HOW TO COMPLETE THIS TASK:
Among the entries below, find the lines holding "pixels" and copy them.

Dataset entries
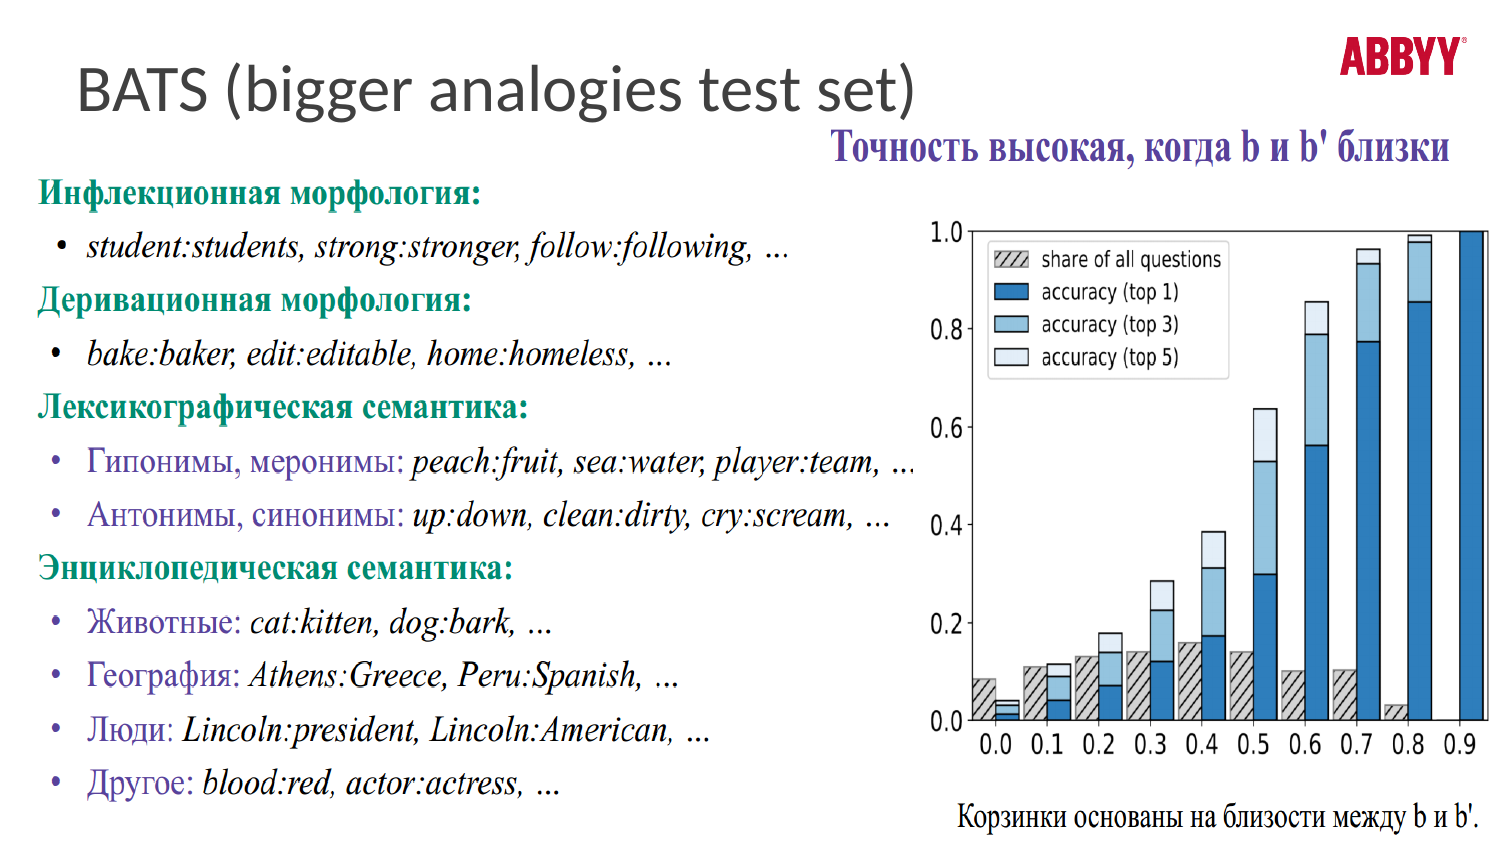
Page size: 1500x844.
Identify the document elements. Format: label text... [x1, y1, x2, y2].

picture [1340, 37, 1467, 75]
title BATS (bigger analogies test set) [76, 45, 1294, 164]
picture [18, 126, 1500, 840]
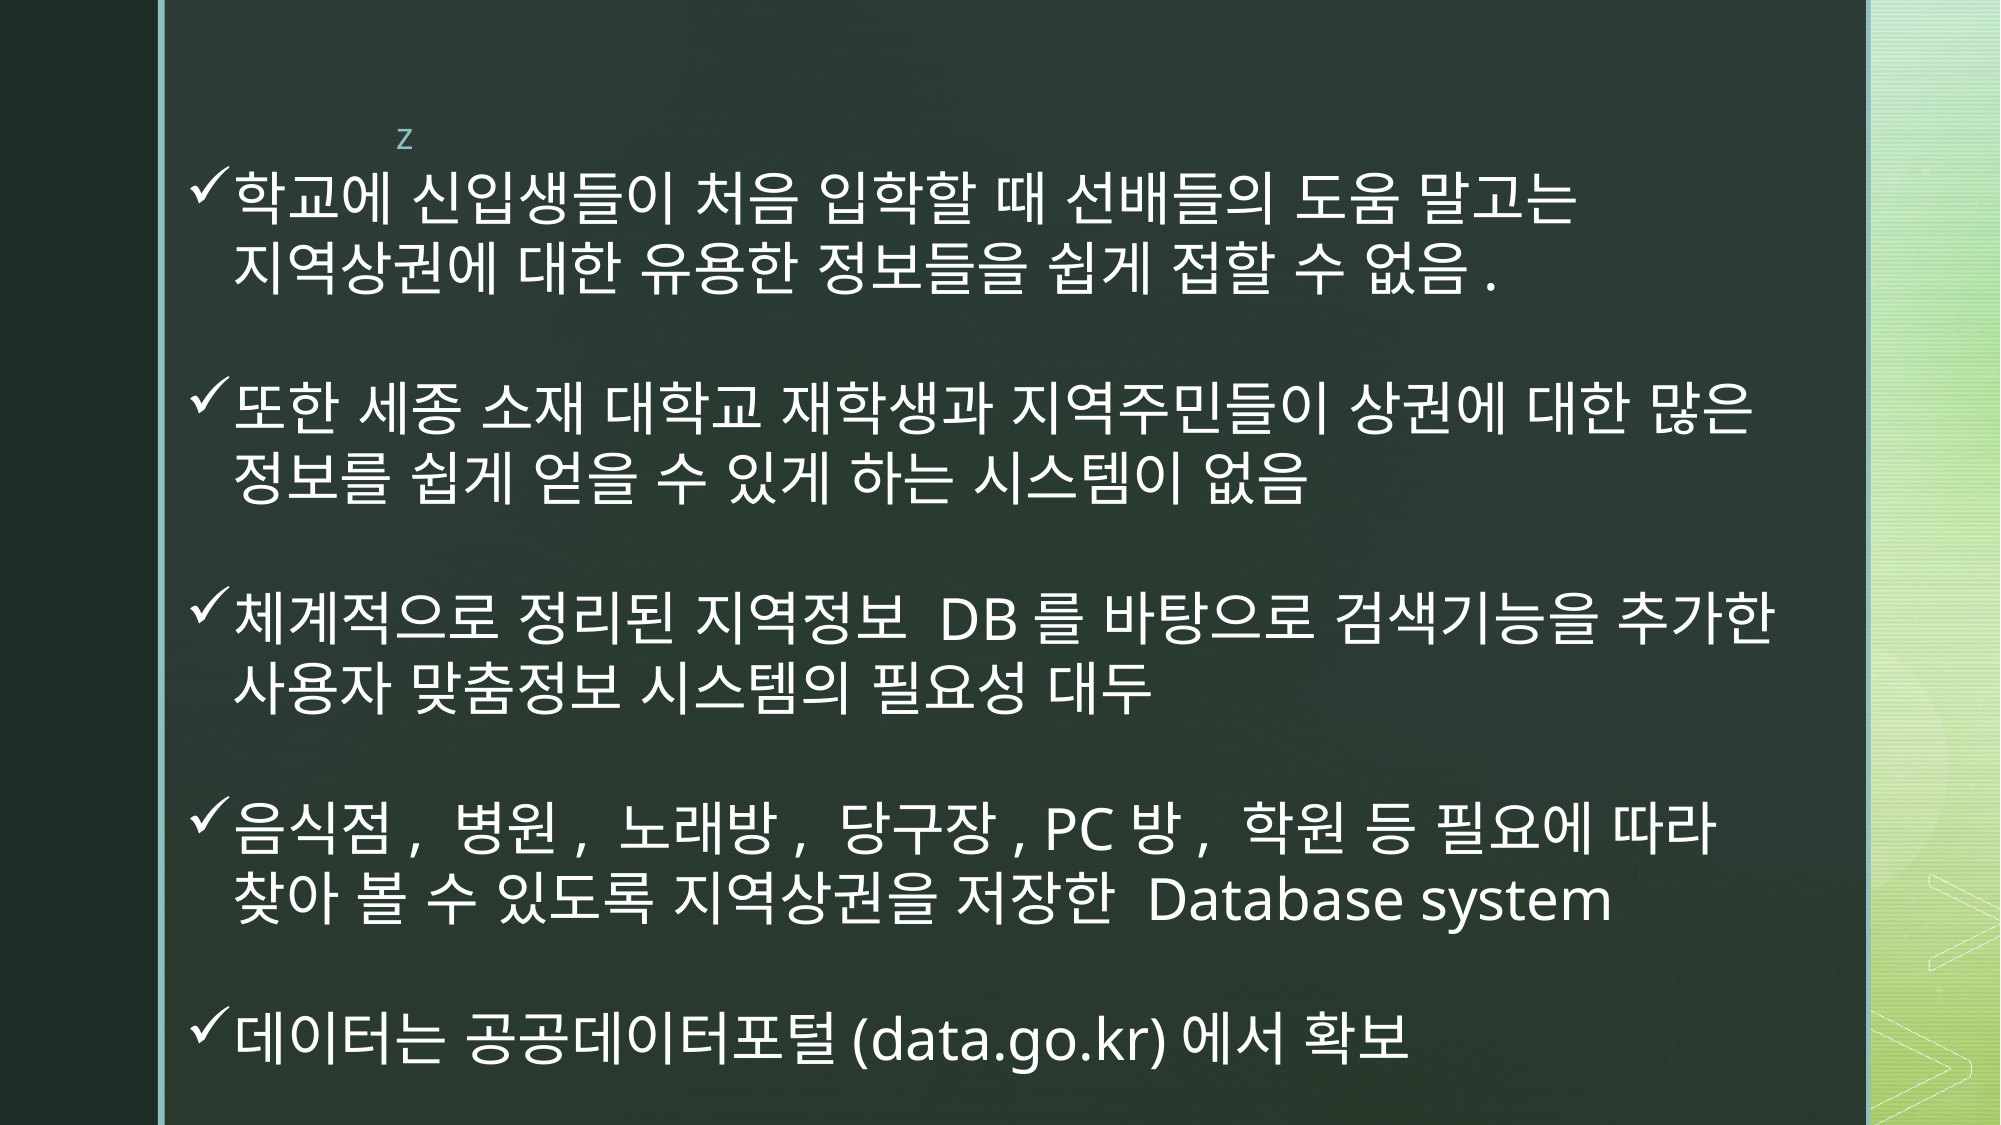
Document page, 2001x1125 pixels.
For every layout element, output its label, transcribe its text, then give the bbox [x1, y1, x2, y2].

text_box 학교에 신입생들이 처음 입학할 때 선배들의 도움 말고는 지역상권에 대한 유용한 정보들을 쉽게 접할 수 없음. 또한 세종 소재 대학교 재학생과 지역주민들이 상권에 대한 많은 정보를 쉽게 얻을 수 있게 하는 시스템이 없음 체계적으로 정리된 지역정보 DB를 바탕으로 검색기능을 추가한 사용자 맞춤정보 시스템의 필요성 대두 음식점, 병원, 노래방, 당구장, PC방, 학원 등 필요에 따라 찾아 볼 수 있도록 지역상권을 저장한 Database system 데이터는 공공데이터포털(data.go.kr)에서 확보 [170, 155, 1795, 1080]
picture [1871, 0, 2001, 1125]
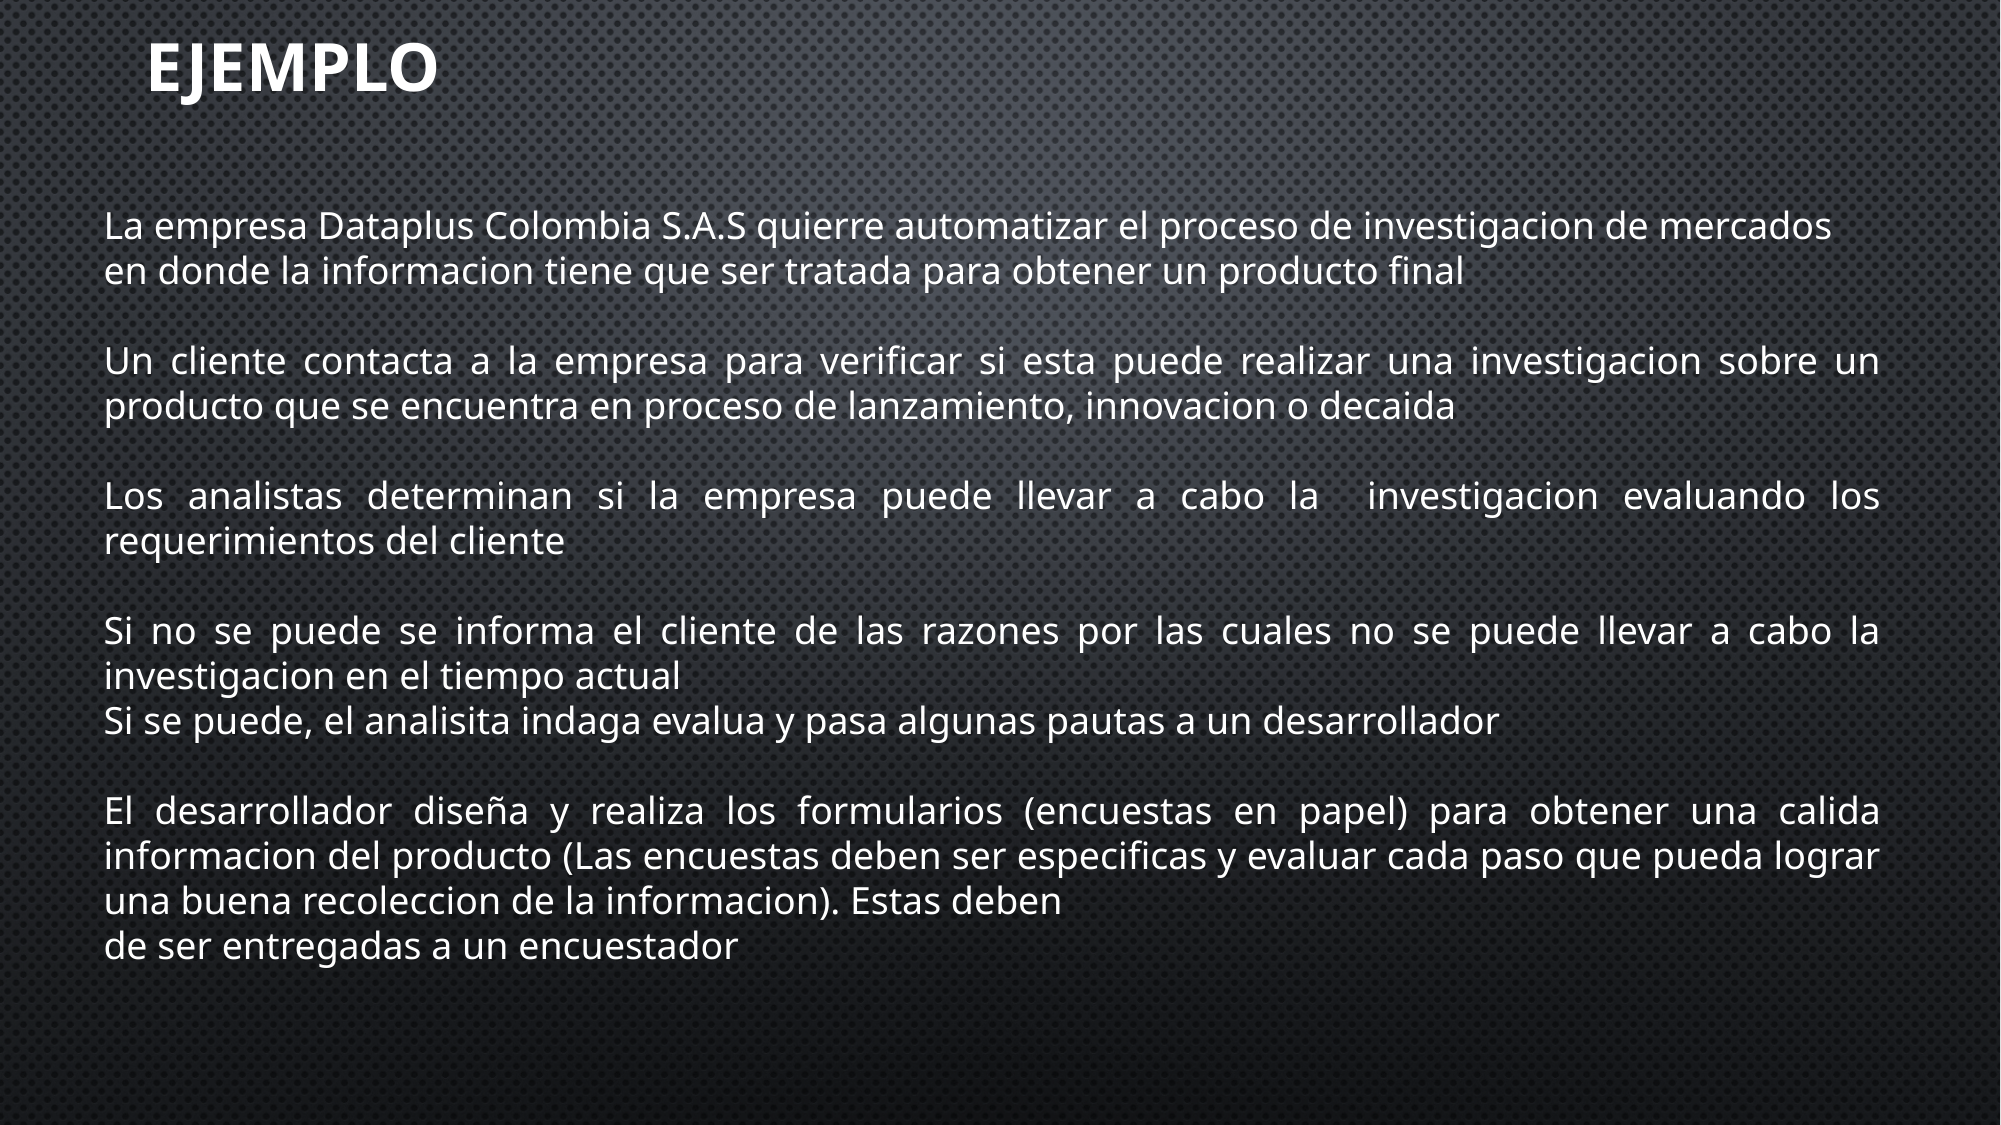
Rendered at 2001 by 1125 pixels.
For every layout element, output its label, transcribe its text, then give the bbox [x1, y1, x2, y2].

text_box La empresa Dataplus Colombia S.A.S quierre automatizar el proceso de investigacion de mercados en donde la informacion tiene que ser tratada para obtener un producto final Un cliente contacta a la empresa para verificar si esta puede realizar una investigacion sobre un producto que se encuentra en proceso de lanzamiento, innovacion o decaida Los analistas determinan si la empresa puede llevar a cabo la investigacion evaluando los requerimientos del cliente Si no se puede se informa el cliente de las razones por las cuales no se puede llevar a cabo la investigacion en el tiempo actual Si se puede, el analisita indaga evalua y pasa algunas pautas a un desarrollador El desarrollador diseña y realiza los formularios (encuestas en papel) para obtener una calida informacion del producto (Las encuestas deben ser especificas y evaluar cada paso que pueda lograr una buena recoleccion de la informacion). Estas deben de ser entregadas a un encuestador [88, 194, 1898, 1019]
title EJEMPLO [130, 0, 1756, 131]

SOLVED PROBLEM:
Document page, 2001x1125 pixels.
Rendered at 2001 by 1125 pixels.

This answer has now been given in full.